▸ WHAT YOU SHOULD DO
Your task is to transcribe the entries below exactly, from their first line down to the line containing "1. it created a new file", and to stop there.

▸ Saved data entries
|---|

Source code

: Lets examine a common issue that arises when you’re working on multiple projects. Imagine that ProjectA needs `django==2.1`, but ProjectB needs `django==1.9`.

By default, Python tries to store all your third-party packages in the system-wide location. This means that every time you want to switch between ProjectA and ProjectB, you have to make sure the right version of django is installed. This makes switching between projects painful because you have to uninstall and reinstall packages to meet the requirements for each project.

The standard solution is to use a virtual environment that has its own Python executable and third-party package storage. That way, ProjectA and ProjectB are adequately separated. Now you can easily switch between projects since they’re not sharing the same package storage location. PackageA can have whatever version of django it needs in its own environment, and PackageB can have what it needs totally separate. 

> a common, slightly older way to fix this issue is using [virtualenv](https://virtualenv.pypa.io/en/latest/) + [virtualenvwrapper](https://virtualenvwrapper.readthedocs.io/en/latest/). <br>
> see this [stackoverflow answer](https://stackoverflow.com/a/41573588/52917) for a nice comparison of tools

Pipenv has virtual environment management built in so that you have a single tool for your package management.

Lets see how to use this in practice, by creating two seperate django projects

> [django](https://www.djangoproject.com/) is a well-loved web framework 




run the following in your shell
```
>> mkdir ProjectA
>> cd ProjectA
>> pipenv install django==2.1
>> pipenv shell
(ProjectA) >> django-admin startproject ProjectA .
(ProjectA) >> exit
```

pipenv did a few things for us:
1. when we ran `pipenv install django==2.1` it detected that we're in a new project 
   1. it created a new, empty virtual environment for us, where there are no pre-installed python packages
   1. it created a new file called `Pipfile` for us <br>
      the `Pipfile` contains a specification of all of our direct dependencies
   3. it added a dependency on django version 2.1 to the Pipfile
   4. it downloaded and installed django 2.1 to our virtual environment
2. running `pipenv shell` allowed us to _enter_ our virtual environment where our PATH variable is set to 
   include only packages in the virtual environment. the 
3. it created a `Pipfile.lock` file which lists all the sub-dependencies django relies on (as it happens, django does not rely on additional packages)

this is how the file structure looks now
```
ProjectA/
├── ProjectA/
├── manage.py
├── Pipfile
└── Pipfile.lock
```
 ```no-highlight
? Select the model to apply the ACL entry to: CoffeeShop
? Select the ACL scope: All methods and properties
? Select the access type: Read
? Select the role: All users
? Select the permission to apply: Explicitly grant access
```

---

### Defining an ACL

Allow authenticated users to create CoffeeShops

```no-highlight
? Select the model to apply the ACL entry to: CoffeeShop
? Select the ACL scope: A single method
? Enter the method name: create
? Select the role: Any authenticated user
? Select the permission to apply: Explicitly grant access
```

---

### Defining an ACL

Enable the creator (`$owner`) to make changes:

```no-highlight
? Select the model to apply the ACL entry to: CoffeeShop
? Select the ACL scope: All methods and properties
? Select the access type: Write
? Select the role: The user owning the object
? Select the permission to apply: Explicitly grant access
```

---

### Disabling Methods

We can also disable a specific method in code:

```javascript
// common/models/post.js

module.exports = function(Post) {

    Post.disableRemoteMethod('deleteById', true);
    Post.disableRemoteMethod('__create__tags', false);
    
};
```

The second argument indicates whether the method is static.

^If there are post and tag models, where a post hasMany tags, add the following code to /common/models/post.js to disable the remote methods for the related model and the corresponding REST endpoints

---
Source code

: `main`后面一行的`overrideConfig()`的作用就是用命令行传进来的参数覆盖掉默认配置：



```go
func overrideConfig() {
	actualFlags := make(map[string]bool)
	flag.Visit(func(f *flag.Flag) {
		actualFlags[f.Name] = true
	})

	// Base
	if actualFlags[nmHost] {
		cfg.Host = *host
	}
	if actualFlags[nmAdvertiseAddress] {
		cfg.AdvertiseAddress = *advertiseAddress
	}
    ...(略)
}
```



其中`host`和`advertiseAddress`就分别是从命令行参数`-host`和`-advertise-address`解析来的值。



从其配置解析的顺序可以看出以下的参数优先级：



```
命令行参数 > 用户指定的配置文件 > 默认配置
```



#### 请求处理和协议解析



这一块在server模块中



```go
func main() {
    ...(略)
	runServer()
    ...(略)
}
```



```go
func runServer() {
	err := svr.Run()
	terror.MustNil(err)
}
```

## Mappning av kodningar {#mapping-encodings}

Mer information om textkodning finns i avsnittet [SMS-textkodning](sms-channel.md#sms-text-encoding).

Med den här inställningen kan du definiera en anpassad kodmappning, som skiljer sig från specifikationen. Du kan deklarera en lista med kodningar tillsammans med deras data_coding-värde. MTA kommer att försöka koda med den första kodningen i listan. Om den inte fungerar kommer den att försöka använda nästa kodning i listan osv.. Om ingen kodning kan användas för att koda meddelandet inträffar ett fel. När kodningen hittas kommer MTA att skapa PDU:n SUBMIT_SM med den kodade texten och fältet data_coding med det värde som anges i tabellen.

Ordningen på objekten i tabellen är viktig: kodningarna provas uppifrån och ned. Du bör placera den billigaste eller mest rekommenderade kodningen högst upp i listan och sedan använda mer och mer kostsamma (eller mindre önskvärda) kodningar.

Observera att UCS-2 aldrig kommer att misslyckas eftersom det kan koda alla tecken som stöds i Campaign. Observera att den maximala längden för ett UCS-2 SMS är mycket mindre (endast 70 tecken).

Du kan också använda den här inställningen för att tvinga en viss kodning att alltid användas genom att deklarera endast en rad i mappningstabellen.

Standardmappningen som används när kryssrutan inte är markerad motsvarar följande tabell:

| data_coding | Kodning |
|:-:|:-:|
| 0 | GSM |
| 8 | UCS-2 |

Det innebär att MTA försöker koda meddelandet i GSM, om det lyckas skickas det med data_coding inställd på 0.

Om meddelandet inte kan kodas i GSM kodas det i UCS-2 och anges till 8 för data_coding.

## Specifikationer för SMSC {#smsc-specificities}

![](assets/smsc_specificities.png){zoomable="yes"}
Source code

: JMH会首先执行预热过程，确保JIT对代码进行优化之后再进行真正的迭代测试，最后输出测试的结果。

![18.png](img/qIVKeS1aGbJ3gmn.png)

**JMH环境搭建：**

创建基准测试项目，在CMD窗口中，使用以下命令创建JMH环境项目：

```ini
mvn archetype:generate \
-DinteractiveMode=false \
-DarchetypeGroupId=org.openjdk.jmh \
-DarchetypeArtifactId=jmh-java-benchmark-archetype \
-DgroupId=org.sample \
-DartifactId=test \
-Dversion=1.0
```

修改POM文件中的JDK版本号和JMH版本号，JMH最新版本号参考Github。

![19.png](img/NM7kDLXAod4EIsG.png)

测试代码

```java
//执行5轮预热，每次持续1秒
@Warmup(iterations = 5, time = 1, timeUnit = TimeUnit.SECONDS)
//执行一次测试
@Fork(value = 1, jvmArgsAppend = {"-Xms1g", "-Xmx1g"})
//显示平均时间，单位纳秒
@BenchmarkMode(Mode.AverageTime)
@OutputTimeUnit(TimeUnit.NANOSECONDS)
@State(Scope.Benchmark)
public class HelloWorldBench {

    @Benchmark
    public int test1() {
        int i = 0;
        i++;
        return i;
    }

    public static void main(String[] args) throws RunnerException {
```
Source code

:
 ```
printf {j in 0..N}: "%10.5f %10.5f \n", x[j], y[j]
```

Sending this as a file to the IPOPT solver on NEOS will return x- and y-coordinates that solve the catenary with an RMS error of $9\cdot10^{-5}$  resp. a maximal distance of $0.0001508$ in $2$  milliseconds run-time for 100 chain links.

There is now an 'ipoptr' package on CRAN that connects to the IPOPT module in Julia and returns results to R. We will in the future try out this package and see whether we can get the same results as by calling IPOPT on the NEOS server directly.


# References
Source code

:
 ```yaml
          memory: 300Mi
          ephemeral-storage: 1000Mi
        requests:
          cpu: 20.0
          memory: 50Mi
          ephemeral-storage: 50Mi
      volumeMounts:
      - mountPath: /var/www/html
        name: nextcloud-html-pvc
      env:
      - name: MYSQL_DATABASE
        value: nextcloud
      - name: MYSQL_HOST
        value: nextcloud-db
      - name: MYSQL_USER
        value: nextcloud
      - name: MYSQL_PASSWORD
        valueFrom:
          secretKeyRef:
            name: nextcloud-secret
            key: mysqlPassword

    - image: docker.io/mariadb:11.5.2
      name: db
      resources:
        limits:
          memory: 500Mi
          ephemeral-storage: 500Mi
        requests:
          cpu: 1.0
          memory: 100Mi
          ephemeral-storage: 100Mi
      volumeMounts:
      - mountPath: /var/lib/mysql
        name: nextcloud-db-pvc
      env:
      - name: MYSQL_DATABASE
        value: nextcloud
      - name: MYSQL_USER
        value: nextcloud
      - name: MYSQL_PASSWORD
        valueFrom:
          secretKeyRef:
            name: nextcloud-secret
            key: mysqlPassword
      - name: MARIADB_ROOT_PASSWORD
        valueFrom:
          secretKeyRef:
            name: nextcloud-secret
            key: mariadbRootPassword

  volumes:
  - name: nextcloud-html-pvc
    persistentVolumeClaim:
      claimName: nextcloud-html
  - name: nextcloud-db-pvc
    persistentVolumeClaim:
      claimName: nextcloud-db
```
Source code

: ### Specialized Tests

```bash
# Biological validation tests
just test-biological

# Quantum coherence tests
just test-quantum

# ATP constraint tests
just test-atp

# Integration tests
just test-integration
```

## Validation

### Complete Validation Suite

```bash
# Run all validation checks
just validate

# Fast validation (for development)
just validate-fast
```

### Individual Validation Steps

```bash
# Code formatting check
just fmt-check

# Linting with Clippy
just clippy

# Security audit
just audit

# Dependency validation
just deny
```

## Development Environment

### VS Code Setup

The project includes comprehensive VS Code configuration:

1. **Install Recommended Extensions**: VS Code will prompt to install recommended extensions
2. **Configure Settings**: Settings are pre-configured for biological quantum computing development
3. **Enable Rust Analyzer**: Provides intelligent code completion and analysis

|---|

▸ EXPECTED ANSWER
Source code

: Lets examine a common issue that arises when you’re working on multiple projects. Imagine that ProjectA needs `django==2.1`, but ProjectB needs `django==1.9`.

By default, Python tries to store all your third-party packages in the system-wide location. This means that every time you want to switch between ProjectA and ProjectB, you have to make sure the right version of django is installed. This makes switching between projects painful because you have to uninstall and reinstall packages to meet the requirements for each project.

The standard solution is to use a virtual environment that has its own Python executable and third-party package storage. That way, ProjectA and ProjectB are adequately separated. Now you can easily switch between projects since they’re not sharing the same package storage location. PackageA can have whatever version of django it needs in its own environment, and PackageB can have what it needs totally separate. 

> a common, slightly older way to fix this issue is using [virtualenv](https://virtualenv.pypa.io/en/latest/) + [virtualenvwrapper](https://virtualenvwrapper.readthedocs.io/en/latest/). <br>
> see this [stackoverflow answer](https://stackoverflow.com/a/41573588/52917) for a nice comparison of tools

Pipenv has virtual environment management built in so that you have a single tool for your package management.

Lets see how to use this in practice, by creating two seperate django projects

> [django](https://www.djangoproject.com/) is a well-loved web framework 




run the following in your shell
```
>> mkdir ProjectA
>> cd ProjectA
>> pipenv install django==2.1
>> pipenv shell
(ProjectA) >> django-admin startproject ProjectA .
(ProjectA) >> exit
```

pipenv did a few things for us:
1. when we ran `pipenv install django==2.1` it detected that we're in a new project 
   1. it created a new, empty virtual environment for us, where there are no pre-installed python packages
   1. it created a new file called `Pipfile` for us <br>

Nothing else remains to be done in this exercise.